The required output is the lines below from the line containing "Flushot | Flushot |" to the line containing "3355923 | 3952088", inclusive, retyped exactly. No other lines belong in it.

═════ Extracted material

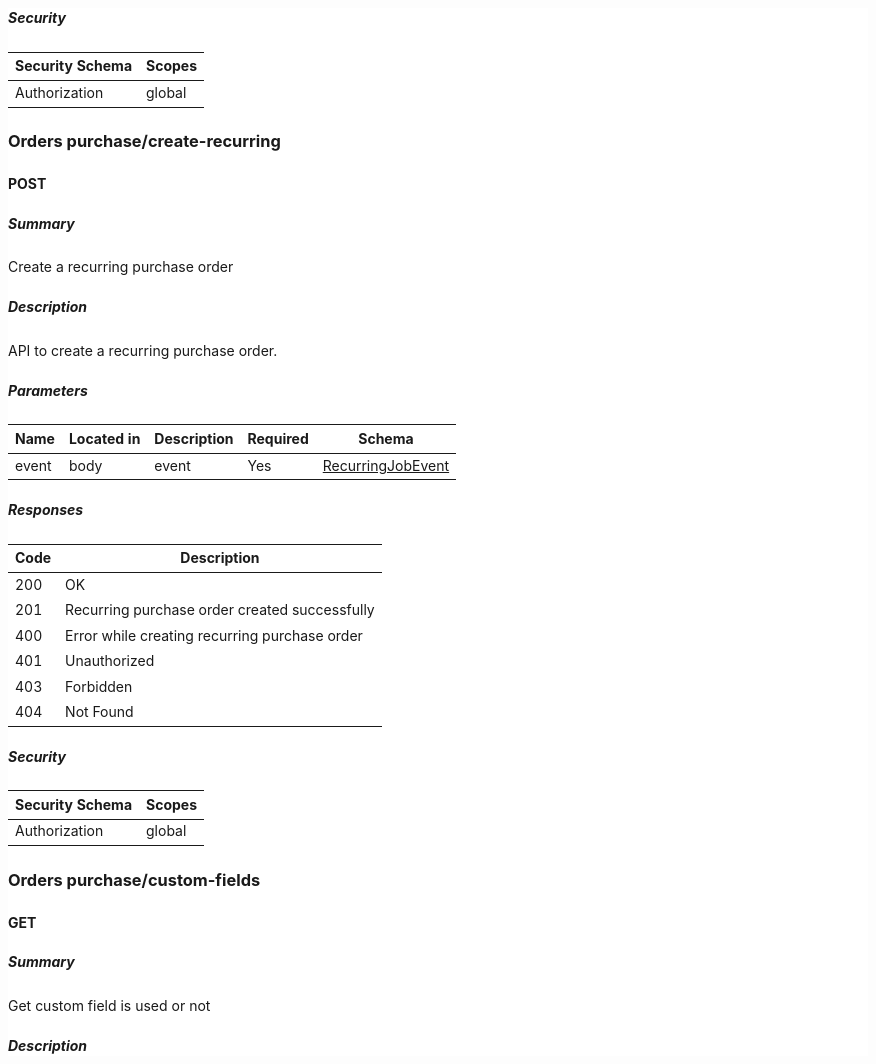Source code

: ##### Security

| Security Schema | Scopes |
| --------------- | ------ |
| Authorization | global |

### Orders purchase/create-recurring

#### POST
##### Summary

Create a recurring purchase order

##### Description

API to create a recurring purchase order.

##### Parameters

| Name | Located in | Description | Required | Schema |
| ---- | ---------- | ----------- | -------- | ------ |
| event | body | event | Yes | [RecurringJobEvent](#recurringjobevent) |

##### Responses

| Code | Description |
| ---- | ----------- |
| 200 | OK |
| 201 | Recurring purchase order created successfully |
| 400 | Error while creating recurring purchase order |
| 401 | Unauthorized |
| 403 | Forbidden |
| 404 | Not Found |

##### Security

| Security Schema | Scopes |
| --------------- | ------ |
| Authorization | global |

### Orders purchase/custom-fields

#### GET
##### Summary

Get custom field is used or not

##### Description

══════════
═════ Extracted material

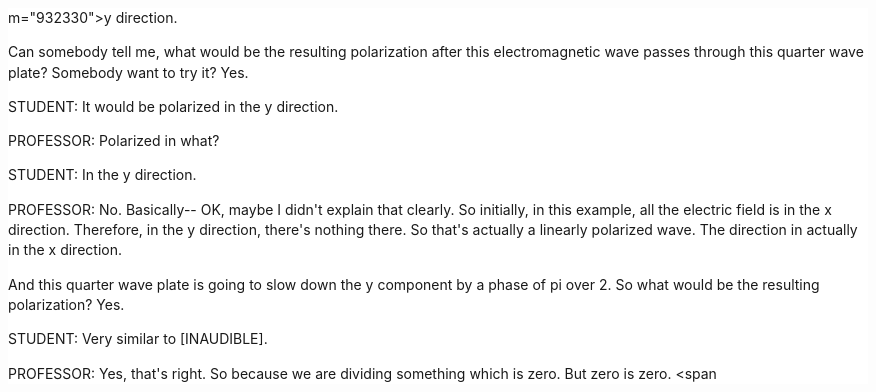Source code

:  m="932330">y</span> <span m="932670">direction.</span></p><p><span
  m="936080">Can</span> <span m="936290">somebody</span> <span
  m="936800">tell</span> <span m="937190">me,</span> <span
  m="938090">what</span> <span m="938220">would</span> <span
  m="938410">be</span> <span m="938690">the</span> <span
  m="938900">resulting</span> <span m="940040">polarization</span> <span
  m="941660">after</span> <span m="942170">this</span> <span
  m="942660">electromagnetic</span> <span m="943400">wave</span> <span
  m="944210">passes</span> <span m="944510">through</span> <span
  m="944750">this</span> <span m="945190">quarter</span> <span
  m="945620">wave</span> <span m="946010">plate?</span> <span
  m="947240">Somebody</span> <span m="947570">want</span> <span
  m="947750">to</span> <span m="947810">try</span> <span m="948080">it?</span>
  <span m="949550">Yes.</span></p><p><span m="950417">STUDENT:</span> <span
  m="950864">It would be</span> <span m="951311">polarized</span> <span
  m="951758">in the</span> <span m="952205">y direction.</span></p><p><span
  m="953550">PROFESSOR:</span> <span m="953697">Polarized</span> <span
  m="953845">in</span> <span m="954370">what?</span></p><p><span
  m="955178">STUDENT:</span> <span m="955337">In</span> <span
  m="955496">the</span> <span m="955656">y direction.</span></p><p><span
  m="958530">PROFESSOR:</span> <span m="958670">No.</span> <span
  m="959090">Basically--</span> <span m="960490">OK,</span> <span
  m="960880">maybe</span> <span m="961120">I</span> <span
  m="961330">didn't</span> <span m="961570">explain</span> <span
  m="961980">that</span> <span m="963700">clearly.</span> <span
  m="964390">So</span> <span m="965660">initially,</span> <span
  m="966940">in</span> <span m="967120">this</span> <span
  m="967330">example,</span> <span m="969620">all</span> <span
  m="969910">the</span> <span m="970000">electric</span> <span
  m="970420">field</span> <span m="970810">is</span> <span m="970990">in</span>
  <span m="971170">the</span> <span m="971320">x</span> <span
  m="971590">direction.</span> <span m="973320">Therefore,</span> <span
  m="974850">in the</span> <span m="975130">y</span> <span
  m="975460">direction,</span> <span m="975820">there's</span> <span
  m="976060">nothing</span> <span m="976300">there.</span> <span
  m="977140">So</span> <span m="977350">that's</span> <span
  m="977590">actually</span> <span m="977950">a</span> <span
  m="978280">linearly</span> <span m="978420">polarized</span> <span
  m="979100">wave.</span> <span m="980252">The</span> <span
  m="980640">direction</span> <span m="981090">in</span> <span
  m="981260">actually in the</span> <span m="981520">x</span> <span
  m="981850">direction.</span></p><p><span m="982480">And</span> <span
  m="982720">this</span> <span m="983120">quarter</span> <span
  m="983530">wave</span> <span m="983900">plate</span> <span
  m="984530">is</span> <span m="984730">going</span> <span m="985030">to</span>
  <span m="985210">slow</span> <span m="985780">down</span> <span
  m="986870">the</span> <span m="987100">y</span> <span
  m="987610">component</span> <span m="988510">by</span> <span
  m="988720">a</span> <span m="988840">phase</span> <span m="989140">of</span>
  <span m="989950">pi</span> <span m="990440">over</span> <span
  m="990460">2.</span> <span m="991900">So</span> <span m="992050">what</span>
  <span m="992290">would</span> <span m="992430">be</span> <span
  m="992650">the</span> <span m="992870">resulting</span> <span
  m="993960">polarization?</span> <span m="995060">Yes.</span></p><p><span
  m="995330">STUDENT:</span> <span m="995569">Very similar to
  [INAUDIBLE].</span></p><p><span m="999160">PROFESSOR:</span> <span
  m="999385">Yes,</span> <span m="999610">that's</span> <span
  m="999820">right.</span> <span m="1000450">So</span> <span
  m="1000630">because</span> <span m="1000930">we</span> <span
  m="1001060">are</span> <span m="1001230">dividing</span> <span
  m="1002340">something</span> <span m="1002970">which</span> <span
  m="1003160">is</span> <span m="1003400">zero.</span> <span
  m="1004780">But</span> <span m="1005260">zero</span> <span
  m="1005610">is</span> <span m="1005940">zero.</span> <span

══════════
═════ Extracted material

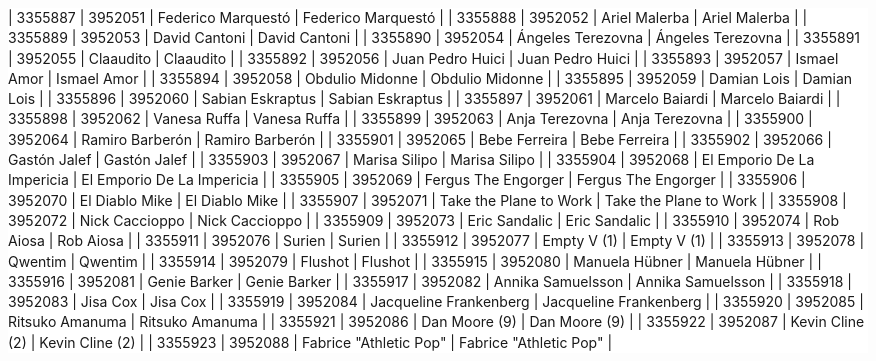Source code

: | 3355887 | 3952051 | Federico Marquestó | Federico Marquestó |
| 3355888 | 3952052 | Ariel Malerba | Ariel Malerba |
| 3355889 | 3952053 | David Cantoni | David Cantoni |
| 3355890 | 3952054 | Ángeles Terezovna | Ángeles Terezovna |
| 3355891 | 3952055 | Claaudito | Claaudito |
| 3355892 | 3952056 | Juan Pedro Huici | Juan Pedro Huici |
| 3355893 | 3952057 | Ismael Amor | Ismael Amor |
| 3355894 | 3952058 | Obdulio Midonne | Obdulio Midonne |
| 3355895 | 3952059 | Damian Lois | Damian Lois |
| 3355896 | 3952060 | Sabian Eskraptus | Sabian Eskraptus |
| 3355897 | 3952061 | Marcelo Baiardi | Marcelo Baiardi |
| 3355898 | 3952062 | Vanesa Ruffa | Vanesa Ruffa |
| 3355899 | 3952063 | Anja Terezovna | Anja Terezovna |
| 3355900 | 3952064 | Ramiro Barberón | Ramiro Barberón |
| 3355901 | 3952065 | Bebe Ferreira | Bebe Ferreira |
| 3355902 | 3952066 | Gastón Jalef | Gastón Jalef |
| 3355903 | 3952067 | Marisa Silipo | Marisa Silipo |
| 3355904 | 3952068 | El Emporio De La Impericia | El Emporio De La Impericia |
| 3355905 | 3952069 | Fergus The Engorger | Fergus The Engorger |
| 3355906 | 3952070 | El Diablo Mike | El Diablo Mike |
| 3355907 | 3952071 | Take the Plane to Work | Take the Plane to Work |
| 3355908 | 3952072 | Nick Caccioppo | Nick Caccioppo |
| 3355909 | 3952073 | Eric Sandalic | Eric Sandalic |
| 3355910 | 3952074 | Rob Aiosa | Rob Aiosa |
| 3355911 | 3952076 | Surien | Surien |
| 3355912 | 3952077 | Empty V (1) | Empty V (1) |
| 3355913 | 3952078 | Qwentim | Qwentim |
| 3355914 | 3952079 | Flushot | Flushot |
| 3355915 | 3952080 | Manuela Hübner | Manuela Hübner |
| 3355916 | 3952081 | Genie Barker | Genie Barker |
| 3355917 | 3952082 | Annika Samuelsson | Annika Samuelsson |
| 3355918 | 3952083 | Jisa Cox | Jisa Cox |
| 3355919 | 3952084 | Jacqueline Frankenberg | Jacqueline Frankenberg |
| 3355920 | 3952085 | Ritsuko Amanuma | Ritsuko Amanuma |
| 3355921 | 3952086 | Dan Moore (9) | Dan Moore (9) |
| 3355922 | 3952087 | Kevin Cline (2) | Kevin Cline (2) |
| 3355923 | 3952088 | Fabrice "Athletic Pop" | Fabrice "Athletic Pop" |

══════════

[Your solution]:
| 3355914 | 3952079 | Flushot | Flushot |
| 3355915 | 3952080 | Manuela Hübner | Manuela Hübner |
| 3355916 | 3952081 | Genie Barker | Genie Barker |
| 3355917 | 3952082 | Annika Samuelsson | Annika Samuelsson |
| 3355918 | 3952083 | Jisa Cox | Jisa Cox |
| 3355919 | 3952084 | Jacqueline Frankenberg | Jacqueline Frankenberg |
| 3355920 | 3952085 | Ritsuko Amanuma | Ritsuko Amanuma |
| 3355921 | 3952086 | Dan Moore (9) | Dan Moore (9) |
| 3355922 | 3952087 | Kevin Cline (2) | Kevin Cline (2) |
| 3355923 | 3952088 | Fabrice "Athletic Pop" | Fabrice "Athletic Pop" |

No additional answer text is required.